Test 2

1.   Tanda teaches dance classes at Avocado Park High School under a grant from Los Angeles County. Her grant is up for review and she
wants to expand the classes so she can teach five days a week. She believes that her classes are beneficial to the students, so to
demonstrate this to the review board she randomly selects 2 of her dance students from EACH of her sessions over a week and asks them
how many of her sessions they attend each week and their GPA. Her results can be found in the Excel file “Test 2 Spring 2022.xlsx” on
Canvas. For the purpose of this test, use “Sessions” as the predictor and “GPA” as the response. Do NOT remove any outliers.
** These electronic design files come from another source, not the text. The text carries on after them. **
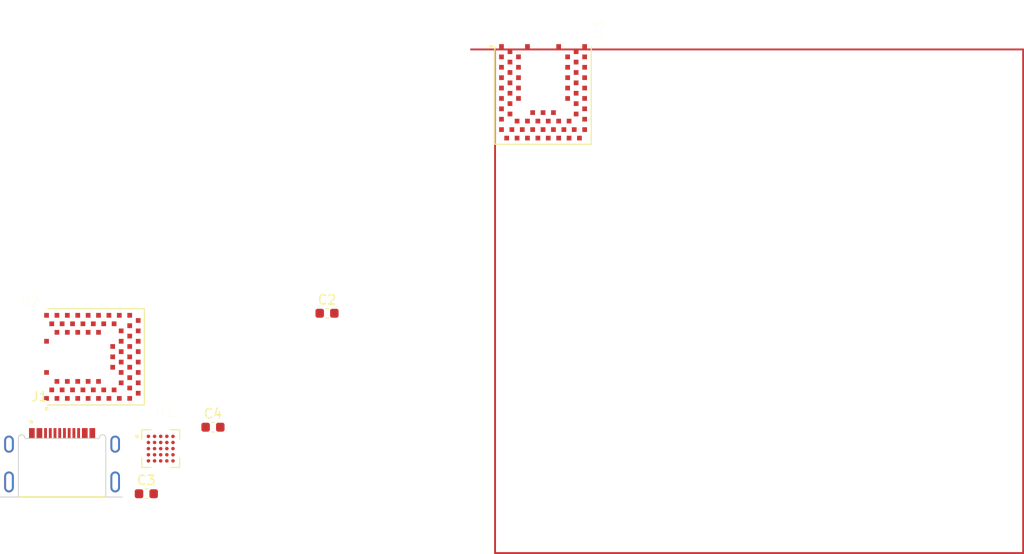
<source format=kicad_pcb>
(kicad_pcb (version 20211014) (generator pcbnew)

  (general
    (thickness 1.6)
  )

  (paper "B")
  (title_block
    (title "PDSupply Duo")
    (date "2022-03-05")
    (rev "1")
  )

  (layers
    (0 "F.Cu" signal)
    (31 "B.Cu" signal)
    (32 "B.Adhes" user "B.Adhesive")
    (33 "F.Adhes" user "F.Adhesive")
    (34 "B.Paste" user)
    (35 "F.Paste" user)
    (36 "B.SilkS" user "B.Silkscreen")
    (37 "F.SilkS" user "F.Silkscreen")
    (38 "B.Mask" user)
    (39 "F.Mask" user)
    (40 "Dwgs.User" user "User.Drawings")
    (41 "Cmts.User" user "User.Comments")
    (42 "Eco1.User" user "User.Eco1")
    (43 "Eco2.User" user "User.Eco2")
    (44 "Edge.Cuts" user)
    (45 "Margin" user)
    (46 "B.CrtYd" user "B.Courtyard")
    (47 "F.CrtYd" user "F.Courtyard")
    (48 "B.Fab" user)
    (49 "F.Fab" user)
    (50 "User.1" user)
    (51 "User.2" user)
    (52 "User.3" user)
    (53 "User.4" user)
    (54 "User.5" user)
    (55 "User.6" user)
    (56 "User.7" user)
    (57 "User.8" user)
    (58 "User.9" user)
  )

  (setup
    (pad_to_mask_clearance 0)
    (pcbplotparams
      (layerselection 0x00010fc_ffffffff)
      (disableapertmacros false)
      (usegerberextensions false)
      (usegerberattributes true)
      (usegerberadvancedattributes true)
      (creategerberjobfile true)
      (svguseinch false)
      (svgprecision 6)
      (excludeedgelayer true)
      (plotframeref false)
      (viasonmask false)
      (mode 1)
      (useauxorigin false)
      (hpglpennumber 1)
      (hpglpenspeed 20)
      (hpglpendiameter 15.000000)
      (dxfpolygonmode true)
      (dxfimperialunits true)
      (dxfusepcbnewfont true)
      (psnegative false)
      (psa4output false)
      (plotreference true)
      (plotvalue true)
      (plotinvisibletext false)
      (sketchpadsonfab false)
      (subtractmaskfromsilk false)
      (outputformat 1)
      (mirror false)
      (drillshape 1)
      (scaleselection 1)
      (outputdirectory "")
    )
  )

  (net 0 "")
  (net 1 "+3V3")
  (net 2 "GND")
  (net 3 "VBUS")
  (net 4 "unconnected-(J1-PadA5)")
  (net 5 "Net-(J1-PadA6)")
  (net 6 "Net-(J1-PadA7)")
  (net 7 "unconnected-(J1-PadA8)")
  (net 8 "unconnected-(J1-PadB5)")
  (net 9 "unconnected-(J1-PadB8)")
  (net 10 "unconnected-(U1-PadB1)")
  (net 11 "Net-(R1-Pad1)")
  (net 12 "unconnected-(U1-PadC1)")
  (net 13 "Net-(R2-Pad1)")
  (net 14 "unconnected-(U2-Pad15)")
  (net 15 "unconnected-(U2-Pad19)")
  (net 16 "unconnected-(U2-Pad20)")
  (net 17 "unconnected-(U2-Pad21)")
  (net 18 "unconnected-(U2-Pad22)")
  (net 19 "unconnected-(U2-Pad23)")
  (net 20 "unconnected-(U2-Pad24)")
  (net 21 "unconnected-(U2-Pad25)")
  (net 22 "unconnected-(U2-Pad26)")
  (net 23 "unconnected-(U2-Pad27)")
  (net 24 "unconnected-(U2-Pad28)")
  (net 25 "unconnected-(U2-Pad31)")
  (net 26 "unconnected-(U2-Pad32)")
  (net 27 "unconnected-(U2-Pad36)")
  (net 28 "Net-(PH1-Pad10)")
  (net 29 "Net-(PH1-Pad4)")
  (net 30 "Net-(PH1-Pad2)")
  (net 31 "Net-(PH1-Pad6)")
  (net 32 "unconnected-(U2-Pad66)")
  (net 33 "unconnected-(U2-Pad67)")
  (net 34 "unconnected-(U2-Pad68)")
  (net 35 "Net-(U3-Pad1)")
  (net 36 "unconnected-(U3-Pad6)")
  (net 37 "unconnected-(U3-Pad7)")
  (net 38 "unconnected-(U3-Pad8)")
  (net 39 "unconnected-(U3-Pad9)")
  (net 40 "unconnected-(U3-Pad10)")
  (net 41 "unconnected-(U3-Pad11)")
  (net 42 "unconnected-(U3-Pad12)")
  (net 43 "unconnected-(U3-Pad13)")
  (net 44 "unconnected-(U3-Pad14)")
  (net 45 "unconnected-(U3-Pad15)")
  (net 46 "unconnected-(U3-Pad17)")
  (net 47 "unconnected-(U3-Pad19)")
  (net 48 "unconnected-(U3-Pad20)")
  (net 49 "unconnected-(U3-Pad21)")
  (net 50 "unconnected-(U3-Pad22)")
  (net 51 "unconnected-(U3-Pad23)")
  (net 52 "unconnected-(U3-Pad24)")
  (net 53 "unconnected-(U3-Pad25)")
  (net 54 "unconnected-(U3-Pad26)")
  (net 55 "unconnected-(U3-Pad27)")
  (net 56 "unconnected-(U3-Pad28)")
  (net 57 "unconnected-(U3-Pad31)")
  (net 58 "unconnected-(U3-Pad32)")
  (net 59 "unconnected-(U3-Pad33)")
  (net 60 "unconnected-(U3-Pad34)")
  (net 61 "unconnected-(U3-Pad35)")
  (net 62 "unconnected-(U3-Pad36)")
  (net 63 "unconnected-(U3-Pad37)")
  (net 64 "unconnected-(U3-Pad38)")
  (net 65 "unconnected-(U3-Pad39)")
  (net 66 "unconnected-(U3-Pad40)")
  (net 67 "unconnected-(U3-Pad41)")
  (net 68 "unconnected-(U3-Pad42)")
  (net 69 "unconnected-(U3-Pad43)")
  (net 70 "unconnected-(U3-Pad44)")
  (net 71 "unconnected-(U3-Pad48)")
  (net 72 "unconnected-(U3-Pad49)")
  (net 73 "unconnected-(U3-Pad50)")
  (net 74 "unconnected-(U3-Pad51)")
  (net 75 "unconnected-(U3-Pad52)")
  (net 76 "unconnected-(U3-Pad53)")
  (net 77 "unconnected-(U3-Pad54)")
  (net 78 "unconnected-(U3-Pad56)")
  (net 79 "unconnected-(U3-Pad57)")
  (net 80 "unconnected-(U3-Pad58)")
  (net 81 "unconnected-(U3-Pad59)")
  (net 82 "unconnected-(U3-Pad60)")
  (net 83 "unconnected-(U3-Pad61)")
  (net 84 "unconnected-(U3-Pad62)")
  (net 85 "unconnected-(U3-Pad63)")
  (net 86 "unconnected-(U3-Pad64)")
  (net 87 "unconnected-(U3-Pad65)")
  (net 88 "unconnected-(U3-Pad66)")
  (net 89 "unconnected-(U3-Pad67)")
  (net 90 "unconnected-(U3-Pad68)")

  (footprint "Capacitor_SMD:C_0603_1608Metric" (layer "F.Cu") (at 178.43 136.53))

  (footprint "Capacitor_SMD:C_0603_1608Metric" (layer "F.Cu") (at 190.5 124.46))

  (footprint "USB4505-03-0-A_REVA-usbport:GCT_USB4505-03-0-A_REVA" (layer "F.Cu") (at 162.465 142.325))

  (footprint "BMD-340-A-R-nrf52:RIGADO_BMD-340-A-R" (layer "F.Cu") (at 213.36 99.06 -90))

  (footprint "BMD-340-A-R-nrf52:RIGADO_BMD-340-A-R" (layer "F.Cu") (at 163.67 129.08))

  (footprint "LTM8074IY_PBF-buck:BGA25C65P5X5_400X400X198N" (layer "F.Cu") (at 172.9 138.8))

  (footprint "Capacitor_SMD:C_0603_1608Metric" (layer "F.Cu") (at 171.38 143.58))

  (gr_line (start 205.74 96.52) (end 264.16 96.52) (layer "F.Cu") (width 0.2) (tstamp 0c0442e2-0379-476d-aa5a-9a1d983a9f57))
  (gr_line (start 208.28 149.86) (end 208.28 96.52) (layer "F.Cu") (width 0.2) (tstamp 36b647b6-962d-4f42-b5da-084a10dc2051))
  (gr_line (start 264.16 96.52) (end 264.16 149.86) (layer "F.Cu") (width 0.2) (tstamp 424012fd-48f4-4cba-9107-720f1512372b))
  (gr_line (start 264.16 149.86) (end 208.28 149.86) (layer "F.Cu") (width 0.2) (tstamp 5ec3bd07-85f5-47e9-a70f-b13f8032dfa2))

)

</source>
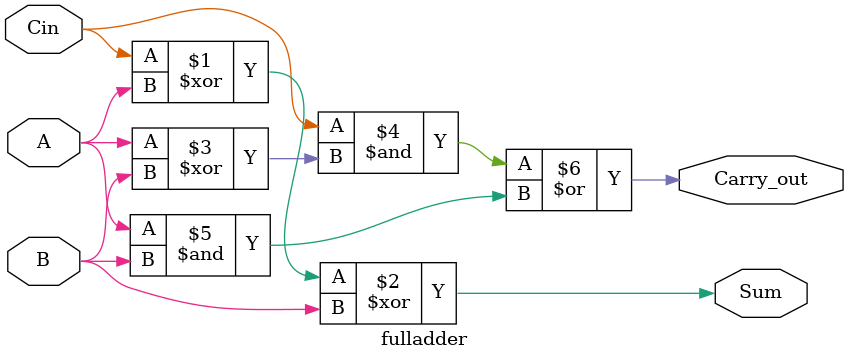
<source format=sv>
`timescale 1ns / 1ps


module fulladder(
    input wire A,
    input wire B,
    input wire Cin,
    output wire Sum,
    output wire Carry_out
    );

    assign Sum = Cin ^ A ^ B;
    assign Carry_out = Cin & (A ^ B) | (A & B);

endmodule

</source>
a. What population is Tanda studying here?
b. What method of sampling has Tanda employed?
c. Use the data from the file to create a scatterplot. Include the scatterplot in your document and describe its shape. What
kind of association do you see?
d. Compute and interpret the correlation coefficient.
e. Construct a linear model of the relationship between number of sessions attended and GPA.
f. Interpret the slope of the model in part e.
g. Interpret the initial value of the model you constructed in part e
h. use the linear model from part e to predict the GPA of a student who attends 4 of Tanda’s dance lessons in a week.
i. Use the linear model from part e to predict the GPA of a student who attends all 8 of Tanda’s sessions in a week.
j. If Tanda is able to expand her lessons to 10 sessions per week, what would the model predict for the GPA of a student
who attends all 10 sessions?
k. Bonus question: consider your answers to part j. What is wrong with this picture and why?
l. Based on your answers from parts d-i, do you think it would be reasonable for Tanda to conclude that attending more of
her dance sessions will increase a student’s GPA? Explain your thinking.

2. The goats of Avocado Park are becoming rather dapper. Currently, 47% of them wear an ascot regularly. Of the ascot-wearing goats, 65%
prefer the color blue. Of the non-ascot-wearing goats, 49% prefer the color blue. For convenience, I suggest you use event A to refer to
wearing an ascot and the event B to refer to preferring the color blue.
a. Create a decision tree to organize the sample space of the situation described in this problem.
b. Compute P(B), the probability that a random goat (ascot or no ascot) prefers the color blue.
c. Compute P(A|B), the probability that a random goat who PREFERS THE COLOR BLUE wears an ascot.

d. Bonus question: Compute the probability that a random goat who does not prefer the color blue wears an ascot.

3. Letitia’s next door neighbor Sarkis is buying gifts for his favorite goats. He’s heard about the ascot thing, so he figures that would be a
safe present. At the store he sees a box containing 15 ascots, so he grabs 7 of them to give to the goats. What he doesn’t notice is that 6
of the ascots are blue and the other 9 are gray.
a. How many different ways can he select the 7 ascots (ignore color for now)?
b. How many different ways could he select 4 blue and 3 gray ascots?
c. If he ignores color and just grabs 7 random ascots, what would be the probability that he grabs 4 blue and 3 gray
ascots?
d. Bonus question: What is the probability that less than 3 of the ascots Sarkis selects will be gray?

4. Hadey wants to give his mother Old Billie (both are goats) an ascot for her birthday (which she seems to have every month somehow), so
he warns his favorite store that he’ll need an ascot in two weeks. They order 12 since they seem to be a hot item, but they don’t pay attention
to color either. Hadey only needs one blue ascot for his mother, but each ascot has only a 25% chance of being blue. Assume that the colors
of the 12 ascots are independent.

a. What is the probability that all 12 of the ascots are blue?

b. What is the probability that NONE of the 12 ascots are blue?
c. What is the probability that AT LEAST ONE of the 12ascots is blue?